“I know that,” she said. “It’s just that I sometimes—despair.”

“Don’t.”

“I can’t help it.”

“I know more about Time than anybody else… You’ve got it: on your side.”

He swung his stick like a saber, beheading roses that grew about the wall. “We can take a century,” he said, quickly, as though loath to lose even a moment, “without your being harmed. We can wait on the answer that has to come. Sooner or later, there will be an answer. If I go away for a few months, it will be as a day to you. Don’t worry. I’ll see you cured and we’ll be together again in a brighter day—for God sake don’t worry! You know what they told you about psychosomatic conversions!”

“Yes, I shouldn’t have one.”

“Then don’t. There are even other tricks I will be able to play with Time, as it goes on—such as freezing.

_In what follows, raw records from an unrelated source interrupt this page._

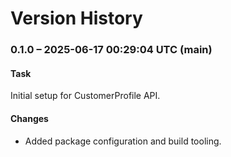 # Version History

### 0.1.0 – 2025-06-17 00:29:04 UTC (main)

#### Task
Initial setup for CustomerProfile API.

#### Changes
- Added package configuration and build tooling.
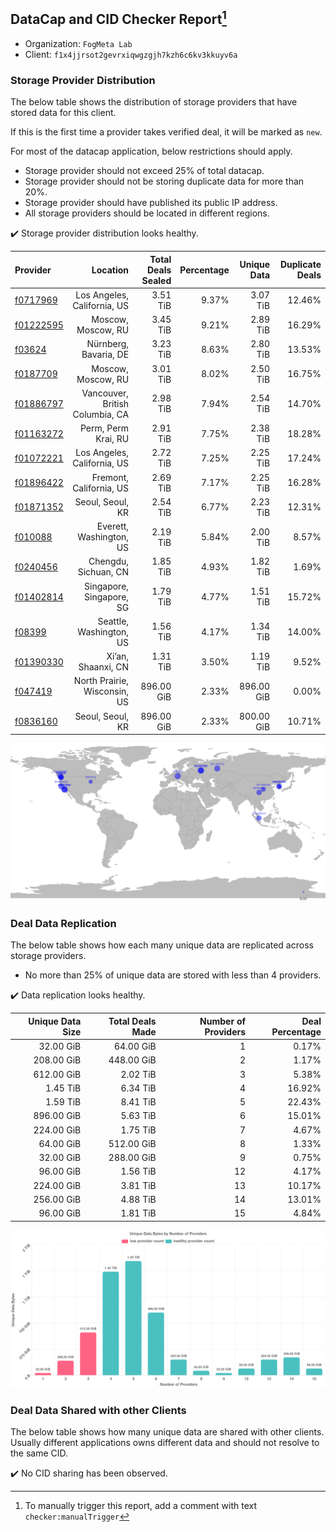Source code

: ## DataCap and CID Checker Report[^1]
 - Organization: `FogMeta Lab`
 - Client: `f1x4jjrsot2gevrxiqwgzgjh7kzh6c6kv3kkuyv6a`
### Storage Provider Distribution
The below table shows the distribution of storage providers that have stored data for this client.

If this is the first time a provider takes verified deal, it will be marked as `new`.

For most of the datacap application, below restrictions should apply.
 - Storage provider should not exceed 25% of total datacap.
 - Storage provider should not be storing duplicate data for more than 20%.
 - Storage provider should have published its public IP address.
 - All storage providers should be located in different regions.

✔️ Storage provider distribution looks healthy.

| Provider                                              |                        Location | Total Deals Sealed | Percentage | Unique Data | Duplicate Deals |
| :---------------------------------------------------- | ------------------------------: | -----------------: | ---------: | ----------: | --------------: |
| [f0717969](https://filfox.info/en/address/f0717969)   |     Los Angeles, California, US |           3.51 TiB |      9.37% |    3.07 TiB |          12.46% |
| [f01222595](https://filfox.info/en/address/f01222595) |              Moscow, Moscow, RU |           3.45 TiB |      9.21% |    2.89 TiB |          16.29% |
| [f03624](https://filfox.info/en/address/f03624)       |           Nürnberg, Bavaria, DE |           3.23 TiB |      8.63% |    2.80 TiB |          13.53% |
| [f0187709](https://filfox.info/en/address/f0187709)   |              Moscow, Moscow, RU |           3.01 TiB |      8.02% |    2.50 TiB |          16.75% |
| [f01886797](https://filfox.info/en/address/f01886797) | Vancouver, British Columbia, CA |           2.98 TiB |      7.94% |    2.54 TiB |          14.70% |
| [f01163272](https://filfox.info/en/address/f01163272) |             Perm, Perm Krai, RU |           2.91 TiB |      7.75% |    2.38 TiB |          18.28% |
| [f01072221](https://filfox.info/en/address/f01072221) |     Los Angeles, California, US |           2.72 TiB |      7.25% |    2.25 TiB |          17.24% |
| [f01896422](https://filfox.info/en/address/f01896422) |         Fremont, California, US |           2.69 TiB |      7.17% |    2.25 TiB |          16.28% |
| [f01871352](https://filfox.info/en/address/f01871352) |                Seoul, Seoul, KR |           2.54 TiB |      6.77% |    2.23 TiB |          12.31% |
| [f010088](https://filfox.info/en/address/f010088)     |         Everett, Washington, US |           2.19 TiB |      5.84% |    2.00 TiB |           8.57% |
| [f0240456](https://filfox.info/en/address/f0240456)   |            Chengdu, Sichuan, CN |           1.85 TiB |      4.93% |    1.82 TiB |           1.69% |
| [f01402814](https://filfox.info/en/address/f01402814) |        Singapore, Singapore, SG |           1.79 TiB |      4.77% |    1.51 TiB |          15.72% |
| [f08399](https://filfox.info/en/address/f08399)       |         Seattle, Washington, US |           1.56 TiB |      4.17% |    1.34 TiB |          14.00% |
| [f01390330](https://filfox.info/en/address/f01390330) |              Xi’an, Shaanxi, CN |           1.31 TiB |      3.50% |    1.19 TiB |           9.52% |
| [f047419](https://filfox.info/en/address/f047419)     |    North Prairie, Wisconsin, US |         896.00 GiB |      2.33% |  896.00 GiB |           0.00% |
| [f0836160](https://filfox.info/en/address/f0836160)   |                Seoul, Seoul, KR |         896.00 GiB |      2.33% |  800.00 GiB |          10.71% |

![Provider Distribution](https://raw.githubusercontent.com/data-preservation-programs/filplus-checker-assets/main/filecoin-project/filecoin-plus-large-datasets/issues/1136/1671098719556.png)
### Deal Data Replication
The below table shows how each many unique data are replicated across storage providers.
- No more than 25% of unique data are stored with less than 4 providers.

✔️ Data replication looks healthy.

| Unique Data Size | Total Deals Made | Number of Providers | Deal Percentage |
| ---------------: | ---------------: | ------------------: | --------------: |
|        32.00 GiB |        64.00 GiB |                   1 |           0.17% |
|       208.00 GiB |       448.00 GiB |                   2 |           1.17% |
|       612.00 GiB |         2.02 TiB |                   3 |           5.38% |
|         1.45 TiB |         6.34 TiB |                   4 |          16.92% |
|         1.59 TiB |         8.41 TiB |                   5 |          22.43% |
|       896.00 GiB |         5.63 TiB |                   6 |          15.01% |
|       224.00 GiB |         1.75 TiB |                   7 |           4.67% |
|        64.00 GiB |       512.00 GiB |                   8 |           1.33% |
|        32.00 GiB |       288.00 GiB |                   9 |           0.75% |
|        96.00 GiB |         1.56 TiB |                  12 |           4.17% |
|       224.00 GiB |         3.81 TiB |                  13 |          10.17% |
|       256.00 GiB |         4.88 TiB |                  14 |          13.01% |
|        96.00 GiB |         1.81 TiB |                  15 |           4.84% |

![Replication Distribution](https://raw.githubusercontent.com/data-preservation-programs/filplus-checker-assets/main/filecoin-project/filecoin-plus-large-datasets/issues/1136/1671098720254.png)
### Deal Data Shared with other Clients
The below table shows how many unique data are shared with other clients.
Usually different applications owns different data and should not resolve to the same CID.

✔️ No CID sharing has been observed.

[^1]: To manually trigger this report, add a comment with text `checker:manualTrigger`
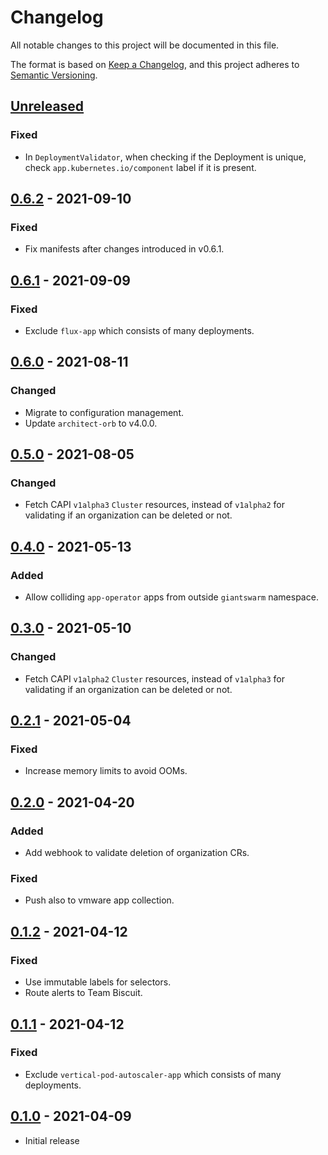 # Changelog

All notable changes to this project will be documented in this file.

The format is based on [Keep a Changelog](https://keepachangelog.com/en/1.0.0/),
and this project adheres to [Semantic Versioning](https://semver.org/spec/v2.0.0.html).

## [Unreleased]

### Fixed

- In `DeploymentValidator`, when checking if the Deployment is unique, check `app.kubernetes.io/component` label if it is present.

## [0.6.2] - 2021-09-10

### Fixed

- Fix manifests after changes introduced in v0.6.1.

## [0.6.1] - 2021-09-09

### Fixed

- Exclude `flux-app` which consists of many deployments.

## [0.6.0] - 2021-08-11

### Changed

- Migrate to configuration management.
- Update `architect-orb` to v4.0.0.

## [0.5.0] - 2021-08-05

### Changed

- Fetch CAPI `v1alpha3` `Cluster` resources, instead of `v1alpha2` for validating if an organization can be deleted or not.

## [0.4.0] - 2021-05-13

### Added

- Allow colliding `app-operator` apps from outside `giantswarm` namespace.

## [0.3.0] - 2021-05-10

### Changed

- Fetch CAPI `v1alpha2` `Cluster` resources, instead of `v1alpha3` for validating if an organization can be deleted or not.

## [0.2.1] - 2021-05-04

### Fixed

- Increase memory limits to avoid OOMs.

## [0.2.0] - 2021-04-20

### Added

- Add webhook to validate deletion of organization CRs.

### Fixed

- Push also to vmware app collection.

## [0.1.2] - 2021-04-12

### Fixed

- Use immutable labels for selectors.
- Route alerts to Team Biscuit.

## [0.1.1] - 2021-04-12

### Fixed

- Exclude `vertical-pod-autoscaler-app` which consists of many deployments.

## [0.1.0] - 2021-04-09

- Initial release

[Unreleased]: https://github.com/giantswarm/management-cluster-admission/compare/v0.6.2...HEAD
[0.6.2]: https://github.com/giantswarm/management-cluster-admission/compare/v0.6.1...v0.6.2
[0.6.1]: https://github.com/giantswarm/management-cluster-admission/compare/v0.6.0...v0.6.1
[0.6.0]: https://github.com/giantswarm/management-cluster-admission/compare/v0.5.0...v0.6.0
[0.5.0]: https://github.com/giantswarm/management-cluster-admission/compare/v0.4.0...v0.5.0
[0.4.0]: https://github.com/giantswarm/management-cluster-admission/compare/v0.3.0...v0.4.0
[0.3.0]: https://github.com/giantswarm/management-cluster-admission/compare/v0.2.1...v0.3.0
[0.2.1]: https://github.com/giantswarm/management-cluster-admission/compare/v0.2.0...v0.2.1
[0.2.0]: https://github.com/giantswarm/management-cluster-admission/compare/v0.1.2...v0.2.0
[0.1.2]: https://github.com/giantswarm/management-cluster-admission/compare/v0.1.1...v0.1.2
[0.1.1]: https://github.com/giantswarm/management-cluster-admission/compare/v0.1.0...v0.1.1
[0.1.0]: https://github.com/giantswarm/management-cluster-admission/releases/tag/v0.1.0
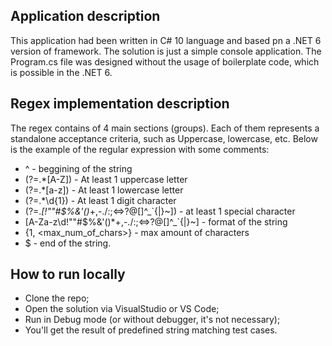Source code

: ## Application description

This application had been written in C# 10 language and based pn a .NET 6 version of framework.
The solution is just a simple console application.
The Program.cs file was designed without the usage of boilerplate code, which is possible in the .NET 6.

## Regex implementation description

The regex contains of 4 main sections (groups).
Each of them represents a standalone acceptance criteria, such as Uppercase, lowercase, etc.
Below is the example of the regular expression with some comments:

* ^ - beggining of the string
* (?=.*[A-Z]) - At least 1 uppercase letter
* (?=.*[a-z]) - At least 1 lowercase letter
* (?=.*\d{1}) - At least 1 digit character
* (?=.*[!""#$%&'()*+,\-./:;<=>?@\[\]^_`{|}~]) - at least 1 special character
* [A-Za-z\d!""#$%&'()*+,\-./:;<=>?@\[\]^_`{|}~] - format of the string
* {1, <max_num_of_chars>} - max amount of characters
* $ - end of the string.

## How to run locally
* Clone the repo;
* Open the solution via VisualStudio or VS Code;
* Run in Debug mode (or without debugger, it's not necessary);
* You'll get the result of predefined string matching test cases.
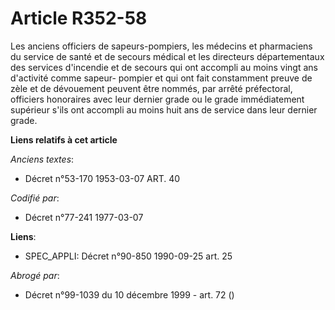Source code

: # Article R352-58

Les anciens officiers de sapeurs-pompiers, les médecins et pharmaciens du service de santé et de secours médical et les
directeurs départementaux des services d'incendie et de secours qui ont accompli au moins vingt ans d'activité comme sapeur-
pompier et qui ont fait constamment preuve de zèle et de dévouement peuvent être nommés, par arrêté préfectoral, officiers
honoraires avec leur dernier grade ou le grade immédiatement supérieur s'ils ont accompli au moins huit ans de service dans
leur dernier grade.

**Liens relatifs à cet article**

_Anciens textes_:

  - Décret n°53-170 1953-03-07 ART. 40

_Codifié par_:

  - Décret n°77-241 1977-03-07

**Liens**:

  - SPEC_APPLI: Décret n°90-850 1990-09-25 art. 25

_Abrogé par_:

  - Décret n°99-1039 du 10 décembre 1999 - art. 72 ()
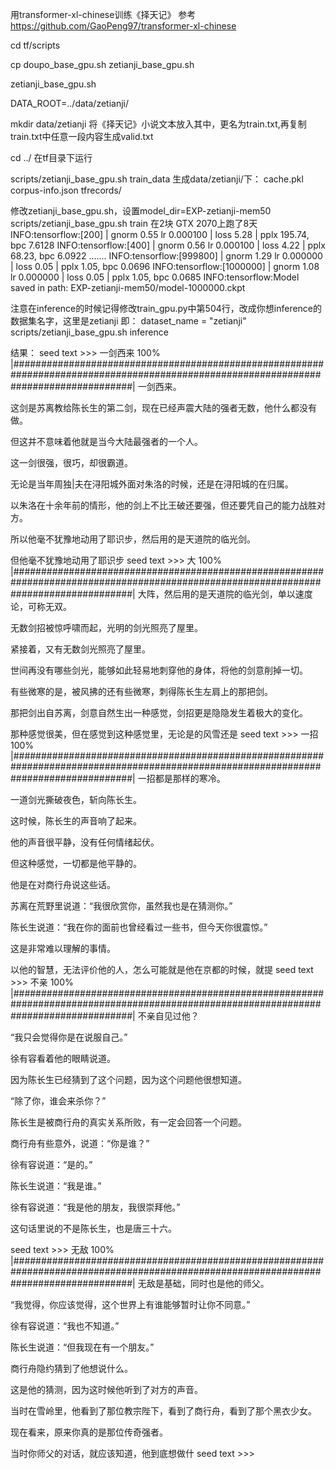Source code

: 用transformer-xl-chinese训练《择天记》
参考 https://github.com/GaoPeng97/transformer-xl-chinese

cd tf/scripts

cp doupo_base_gpu.sh zetianji_base_gpu.sh

zetianji_base_gpu.sh

DATA_ROOT=../data/zetianji/

mkdir data/zetianji
将《择天记》小说文本放入其中，更名为train.txt,再复制train.txt中任意一段内容生成valid.txt

cd ../  在tf目录下运行

scripts/zetianji_base_gpu.sh train_data
生成data/zetianji/下：
	cache.pkl
	corpus-info.json
	tfrecords/

修改zetianji_base_gpu.sh，设置model_dir=EXP-zetianji-mem50
scripts/zetianji_base_gpu.sh train
在2块 GTX 2070上跑了8天
INFO:tensorflow:[200] | gnorm 0.55 lr 0.000100 | loss 5.28 | pplx  195.74, bpc  7.6128
INFO:tensorflow:[400] | gnorm 0.56 lr 0.000100 | loss 4.22 | pplx   68.23, bpc  6.0922
.......
INFO:tensorflow:[999800] | gnorm 1.29 lr 0.000000 | loss 0.05 | pplx    1.05, bpc  0.0696
INFO:tensorflow:[1000000] | gnorm 1.08 lr 0.000000 | loss 0.05 | pplx    1.05, bpc  0.0685
INFO:tensorflow:Model saved in path: EXP-zetianji-mem50/model-1000000.ckpt


注意在inference的时候记得修改train_gpu.py中第504行，改成你想inference的数据集名字，这里是zetianji
即： dataset_name = "zetianji"
scripts/zetianji_base_gpu.sh inference

结果：
seed text >>> 一剑西来
100% |######################################################################################################################################|
一剑西来。

这剑是苏离教给陈长生的第二剑，现在已经声震大陆的强者无数，他什么都没有做。

但这并不意味着他就是当今大陆最强者的一个人。

这一剑很强，很巧，却很霸道。

无论是当年周独|夫在浔阳城外面对朱洛的时候，还是在浔阳城的在归属。

以朱洛在十余年前的情形，他的剑上不比王破还要强，但还要凭自己的能力战胜对方。

所以他毫不犹豫地动用了耶识步，然后用的是天道院的临光剑。

但他毫不犹豫地动用了耶识步
seed text >>> 大
100% |######################################################################################################################################|
大阵，然后用的是天道院的临光剑，单以速度论，可称无双。

无数剑招被惊呼啸而起，光明的剑光照亮了屋里。

紧接着，又有无数剑光照亮了屋里。

世间再没有哪些剑光，能够如此轻易地刺穿他的身体，将他的剑意削掉一切。

有些微寒的是，被风拂的还有些微寒，刺得陈长生左肩上的那把剑。

那把剑出自苏离，剑意自然生出一种感觉，剑招更是隐隐发生着极大的变化。

那种感觉很美，但在感觉到这种感觉里，无论是的风雪还是
seed text >>> 一招
100% |######################################################################################################################################|
一招都是那样的寒冷。

一道剑光撕破夜色，斩向陈长生。

这时候，陈长生的声音响了起来。

他的声音很平静，没有任何情绪起伏。

但这种感觉，一切都是他平静的。

他是在对商行舟说这些话。

苏离在荒野里说道：“我很欣赏你，虽然我也是在猜测你。”

陈长生说道：“我在你的面前也曾经看过一些书，但今天你很震惊。”

这是非常难以理解的事情。

以他的智慧，无法评价他的人，怎么可能就是他在京都的时候，就提
seed text >>> 不亲
100% |######################################################################################################################################|
不亲自见过他？

“我只会觉得你是在说服自己。”

徐有容看着他的眼睛说道。

因为陈长生已经猜到了这个问题，因为这个问题他很想知道。

“除了你，谁会来杀你？”

陈长生是被商行舟的真实关系所败，有一定会回答一个问题。

商行舟有些意外，说道：“你是谁？”

徐有容说道：“是的。”

陈长生说道：“我是谁。”

徐有容说道：“我是他的朋友，我很崇拜他。”

这句话里说的不是陈长生，也是唐三十六。


seed text >>> 无敌
100% |######################################################################################################################################|
无敌是基础，同时也是他的师父。

“我觉得，你应该觉得，这个世界上有谁能够暂时让你不同意。”

徐有容说道：“我也不知道。”

陈长生说道：“但我现在有一个朋友。”

商行舟隐约猜到了他想说什么。

这是他的猜测，因为这时候他听到了对方的声音。

当时在雪岭里，他看到了那位教宗陛下，看到了商行舟，看到了那个黑衣少女。

现在看来，原来你真的是那位传奇强者。

当时你师父的对话，就应该知道，他到底想做什
seed text >>> 
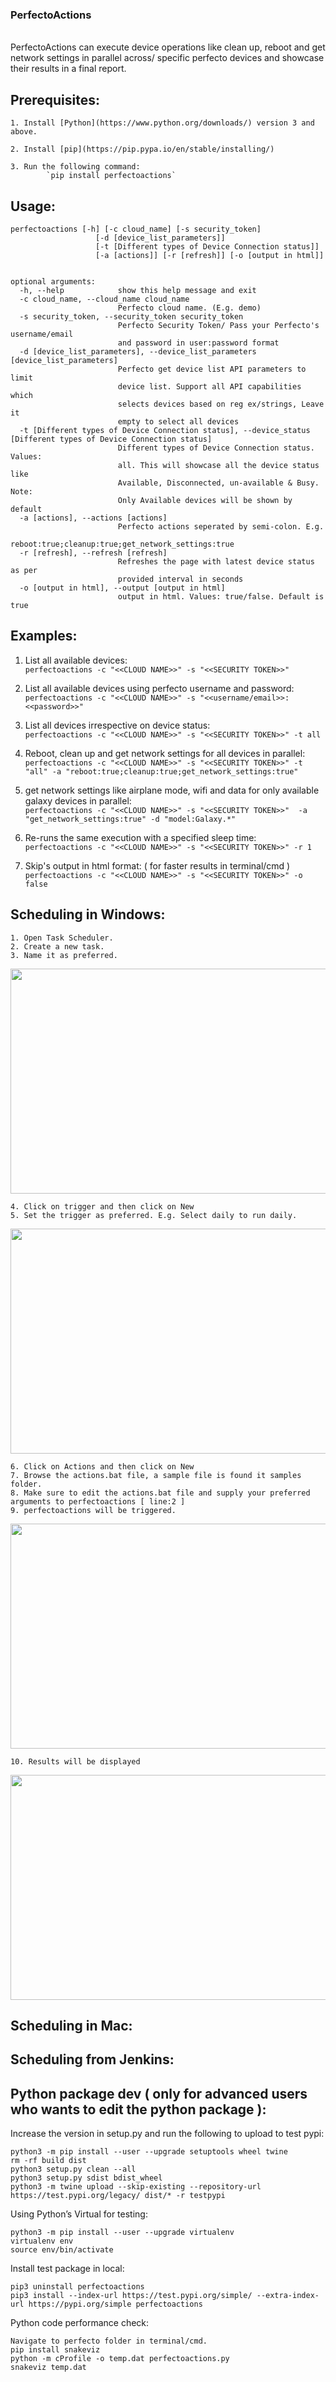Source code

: ### PerfectoActions
<br /> 
PerfectoActions can execute device operations like clean up, reboot and get network settings in parallel across/ specific perfecto devices and showcase their results in a final report.

## Prerequisites:
    
    1. Install [Python](https://www.python.org/downloads/) version 3 and above.
    
    2. Install [pip](https://pip.pypa.io/en/stable/installing/)
    
    3. Run the following command:
            `pip install perfectoactions`
    
## Usage:

    perfectoactions [-h] [-c cloud_name] [-s security_token]
                       [-d [device_list_parameters]]
                       [-t [Different types of Device Connection status]]
                       [-a [actions]] [-r [refresh]] [-o [output in html]]
                       

    optional arguments:
      -h, --help            show this help message and exit
      -c cloud_name, --cloud_name cloud_name
                            Perfecto cloud name. (E.g. demo)
      -s security_token, --security_token security_token
                            Perfecto Security Token/ Pass your Perfecto's username/email
                            and password in user:password format
      -d [device_list_parameters], --device_list_parameters [device_list_parameters]
                            Perfecto get device list API parameters to limit
                            device list. Support all API capabilities which
                            selects devices based on reg ex/strings, Leave it
                            empty to select all devices
      -t [Different types of Device Connection status], --device_status [Different types of Device Connection status]
                            Different types of Device Connection status. Values:
                            all. This will showcase all the device status like
                            Available, Disconnected, un-available & Busy. Note:
                            Only Available devices will be shown by default
      -a [actions], --actions [actions]
                            Perfecto actions seperated by semi-colon. E.g.
                            reboot:true;cleanup:true;get_network_settings:true
      -r [refresh], --refresh [refresh]
                            Refreshes the page with latest device status as per
                            provided interval in seconds
      -o [output in html], --output [output in html]
                            output in html. Values: true/false. Default is true
                        
                        
## Examples:

1. List all available devices: <br /> 
    `perfectoactions -c "<<CLOUD NAME>>" -s "<<SECURITY TOKEN>>"`
    
2. List all available devices using perfecto username and password: <br /> 
    `perfectoactions -c "<<CLOUD NAME>>" -s "<<username/email>>:<<password>>"`
    
3. List all devices irrespective on device status: <br /> 
    `perfectoactions -c "<<CLOUD NAME>>" -s "<<SECURITY TOKEN>>" -t all`
    
4. Reboot, clean up and get network settings for all devices in parallel: <br /> 
    `perfectoactions -c "<<CLOUD NAME>>" -s "<<SECURITY TOKEN>>" -t "all" -a "reboot:true;cleanup:true;get_network_settings:true"`
    
5.  get network settings like airplane mode, wifi and data for only available galaxy devices in parallel: <br /> 
    `perfectoactions -c "<<CLOUD NAME>>" -s "<<SECURITY TOKEN>>"  -a "get_network_settings:true" -d "model:Galaxy.*"`

6. Re-runs the same execution with a specified sleep time: <br /> 
    `perfectoactions -c "<<CLOUD NAME>>" -s "<<SECURITY TOKEN>>" -r 1`
    
7. Skip's output in html format: ( for faster results in terminal/cmd ) <br /> 
    `perfectoactions -c "<<CLOUD NAME>>" -s "<<SECURITY TOKEN>>" -o false`
    
    
## Scheduling in Windows:
    
    1. Open Task Scheduler.
    2. Create a new task.
    3. Name it as preferred.
<img src="https://github.com/PerfectoMobileSA/Device_actions_reporter/blob/master/docs/win/1.png" height="360" width="760"/>

    4. Click on trigger and then click on New
    5. Set the trigger as preferred. E.g. Select daily to run daily.
<img src="https://github.com/PerfectoMobileSA/Device_actions_reporter/blob/master/docs/win/2.png" height="360" width="760"/>

    6. Click on Actions and then click on New
    7. Browse the actions.bat file, a sample file is found it samples folder.
    8. Make sure to edit the actions.bat file and supply your preferred arguments to perfectoactions [ line:2 ]
    9. perfectoactions will be triggered.
<img src="https://github.com/PerfectoMobileSA/Device_actions_reporter/blob/master/docs/win/3.png" height="360" width="760"/>

    10. Results will be displayed
<img src="https://github.com/PerfectoMobileSA/Device_actions_reporter/blob/master/docs/win/4.png" height="360" width="760"/>

## Scheduling in Mac:

## Scheduling from Jenkins:
    
## Python package dev ( only for advanced users who wants to edit the python package ):

Increase the version in setup.py and run the following to upload to test pypi: <br /> 

    python3 -m pip install --user --upgrade setuptools wheel twine
    rm -rf build dist
    python3 setup.py clean --all
    python3 setup.py sdist bdist_wheel
    python3 -m twine upload --skip-existing --repository-url https://test.pypi.org/legacy/ dist/* -r testpypi
    

Using Python’s Virtual for testing:<br /> 

    python3 -m pip install --user --upgrade virtualenv
    virtualenv env
    source env/bin/activate

Install test package in local:<br /> 

    pip3 uninstall perfectoactions
    pip3 install --index-url https://test.pypi.org/simple/ --extra-index-url https://pypi.org/simple perfectoactions
    

Python code performance check:<br /> 

    Navigate to perfecto folder in terminal/cmd. 
    pip install snakeviz
    python -m cProfile -o temp.dat perfectoactions.py
    snakeviz temp.dat
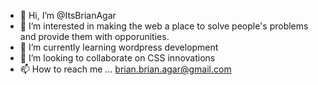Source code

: - 👋 Hi, I’m @ItsBrianAgar
- 👀 I’m interested in making the web a place to solve people's problems and provide them with opporunities.
- 🌱 I’m currently learning wordpress development
- 💞️ I’m looking to collaborate on CSS innovations
- 📫 How to reach me ... brian.brian.agar@gmail.com
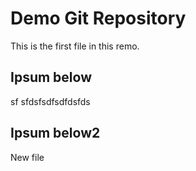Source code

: # Demo Git Repository

This is the first file in this remo.

## Ipsum below

sf
sfdsfsdfsdfdsfds

## Ipsum below2

New file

You’ll come out okay, believe me.”

“Yes,” she said, raising her glass of Irish Mist. “Merry Christmas.”

“Merry Christmas!”

But even for a man who has been thought incalculably wealthy, lack of attention to compounding that wealth, monomaniacal ferocity in pursuing a goal, and a constant, heavy drain, inevitably the end comes in sight. Though the view to that end was a long look, though there were more years that could be put to use, even so it became obvious to everyone around him that Carl Manos had committed himself to a crusade that would end in his destruction. At least financially. And for them, that was the worst sort of destruction. For they had not lived in the thoughts of Manos, were unaware that there were other, far more exacting destructions.

He came to her in the early summer, and he brought a recording of zarzuela love duets by de la Cruz, Hidalgo Breton. They sat beside each other, their hands touching, and they listened to the voices of others who were in love, all through July and August. He only sensed her restlessness as August drew to a close and the recording shusssed into silence.